On December 2, 2018, I will be in Shenzhen. Peking University School of Transnational Law (“STL”) will be partnering with Berkeley to present an exciting program on “Legal and  Funding Issues for Successful Startups.”  Both the topics and speakers promise to make this an especially exciting launch event. Here’s the link to register.

On December 3, 2018, I will be at IPBC  Asia moderating a session on “China’s Mandate to Innovate” and its impact on IP commercialization. IPBC has constituted a great panel, including former SPC Chief IP Judge Kong Xiangjun, now Dean at Jiaotong University Law School, and Prof.

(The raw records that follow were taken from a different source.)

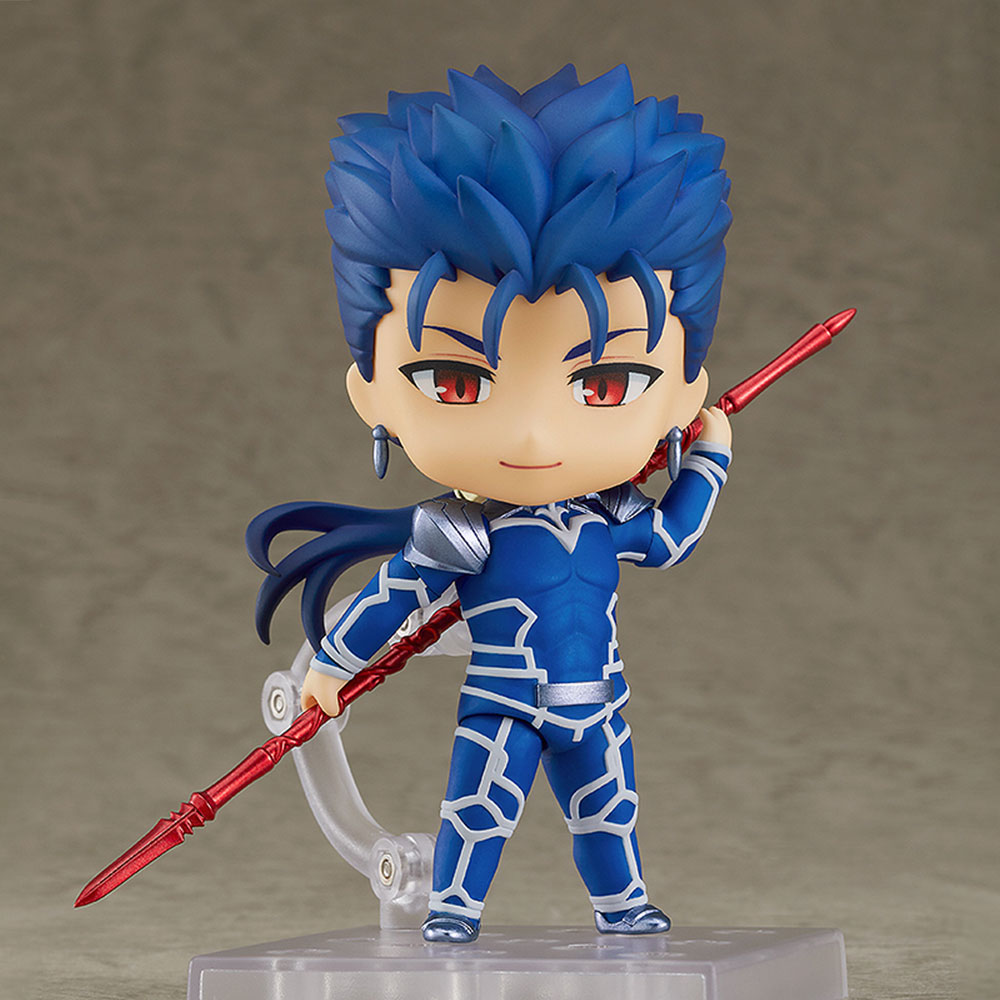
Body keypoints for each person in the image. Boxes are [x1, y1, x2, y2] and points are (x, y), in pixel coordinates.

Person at [248, 64, 733, 943]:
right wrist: (328, 671)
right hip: (503, 703)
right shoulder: (461, 528)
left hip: (598, 700)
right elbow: (393, 597)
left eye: (606, 383)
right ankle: (453, 908)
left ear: (682, 390)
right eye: (456, 381)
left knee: (609, 811)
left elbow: (671, 539)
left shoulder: (611, 514)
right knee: (477, 814)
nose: (536, 434)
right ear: (370, 393)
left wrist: (710, 459)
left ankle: (622, 902)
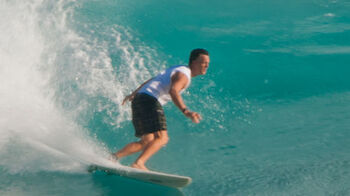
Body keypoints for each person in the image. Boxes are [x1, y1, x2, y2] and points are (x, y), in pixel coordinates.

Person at [113, 48, 210, 170]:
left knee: (147, 141)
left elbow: (153, 80)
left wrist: (135, 93)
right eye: (203, 62)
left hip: (140, 99)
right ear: (193, 62)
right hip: (150, 100)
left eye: (208, 63)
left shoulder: (177, 69)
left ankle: (113, 157)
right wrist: (186, 111)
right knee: (162, 138)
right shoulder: (184, 74)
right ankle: (139, 163)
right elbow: (173, 91)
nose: (206, 65)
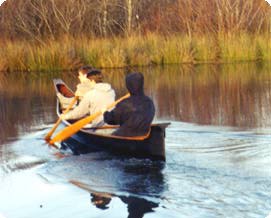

Yang Guohua of Tsinghua Law School (former Chinese IP Attaché in the US, and DDG of MOfCOM), as well as Liren Chen, from Qualcomm, Eeva Hakoranta from Nokia and Roger Tu from Marconi.

On December 4, I will be at Tsinghua University speaking at the first annual Tsinghua/Berkeley conference on “Transnational IP Litigation: Opportunities and Challenges”.  A copy of the agenda (Chinese) is found here.   We will also have some great speakers for this launch event which focuses, non-exclusively, on US developments.  The speakers include several Tsinghua and Berkeley professors, and leading attorneys from practice in the US and China.  The program will cover a full range of issues including empirical data on litigation trends, venue, jury trials, Section 337 litigation, antitrust, the role of expert witnesses, and licensing strategies to mitigate risk.

I have some other events upcoming in Taiwan in December – but that will be another posting, along with some overdue updates on Chinese IP developments.